In NG-RE dual RE platform, some commands for RE switchover might lead process rpd to go down/up, due to a delay that makes the process chassisd fail to update its status of mastership promptly. As the mastership status the chassisd governs determines which action the process rpd needs to take the next, if RE is rebooted and the chassisd mastership state is RE-Master then, in that case, rpd clears all the kernel states; and if chassisd mastership state for that RE is RE-Backup, then rpd just quits silently and restarts again in backup mode without any kernel states being cleaned. So that rpd cleanup of kernel states causes this issue.

The dcpfe might crash when any interface flaps

On QFX5110/QFX5200 platforms, the dcpfe might crash if any interface flaps.

Traffic loss might be seen over LDP-VPLS scenario

In LDP-VPLS setup where user-defined mesh groups are configured in a VPLS instance and the LDP-VPLS must also have at least one directly connected CE interface configured under the instance, and if all directly connected CE interfaces go down, the pseudowire for that instance will be transited to ST state and RS state. It would cause the traffic loss for one CE site to peer CE site. And if the knob 'connectivity-type permanent' is configured, this issue will not be observed as the instance will remain UP state.
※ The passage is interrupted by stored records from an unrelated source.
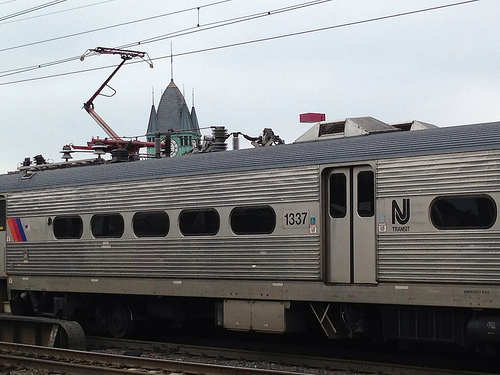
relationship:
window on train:
[87, 208, 127, 240] [0, 116, 499, 351]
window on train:
[130, 204, 171, 239] [0, 116, 499, 351]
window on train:
[179, 206, 222, 239] [0, 116, 499, 351]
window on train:
[230, 206, 278, 235] [0, 116, 499, 351]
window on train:
[427, 192, 500, 232] [0, 116, 499, 351]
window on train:
[230, 206, 278, 235] [1, 115, 499, 300]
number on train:
[285, 211, 308, 226] [0, 116, 499, 351]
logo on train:
[386, 192, 413, 232] [2, 115, 498, 324]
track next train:
[50, 323, 213, 373] [2, 115, 498, 324]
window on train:
[47, 210, 86, 242] [0, 116, 499, 351]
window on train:
[179, 206, 222, 239] [1, 115, 499, 300]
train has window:
[0, 116, 499, 351] [224, 194, 280, 239]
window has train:
[353, 163, 378, 221] [0, 116, 499, 351]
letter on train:
[388, 223, 413, 235] [0, 116, 499, 351]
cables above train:
[0, 0, 474, 89] [0, 116, 499, 351]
Traffic blackhole might be seen due to a long LSP switchover duration in RSVP-signaled LSP scenario

In RSVP-signaled LSP scenario with LSP bypass path configured, when all interfaces on a transit node along primary LSP are brought down, the LSP might not go down on the ingress node, it will take 3-4 minutes before LSP switchover begins and cause a long traffic blackhole.

The malfunction of core isolation feature in EVPN-VXlan scenarios causes traffic blackhole

In EVPN-VXLAN (Ethernet VPN-Virtual Extensible LAN) multihomed scenarios with active-active mode, LACP (Link Aggregation Control Protocol) for AE (Aggregate Ethernet) bundle is enabled on leaf and spine devices, when the links between one leaf and all spines are brought down, the BGP peering sessions established over the links also go down, with the core isolation feature enabled by default, LACP should set the server-facing interface on that leaf to standby mode, which blocks all traffic from the server. However this feature does not work well with minimum-links configured on AE bundle.

High CPU usage on fxpc process might be seen on ACX5K platform

On ACX5K platform, the fxpc process high CPU usage might be seen under rare condition if parity errors are detected in devices. It has no direct service/traffic impact. However since CPU utilization is high during this issue, there are some side-effects. Eg, it could impact time-sensitive features like BFD.

ARP entry is still pointing to failed VTEP after PE-CE link fails for multihomed remote ESI

In EVPN/VXLAN scenario, if PE-CE link fails for multihomed remote ESI, the ARP entry is still pointing to failed VTEP interface.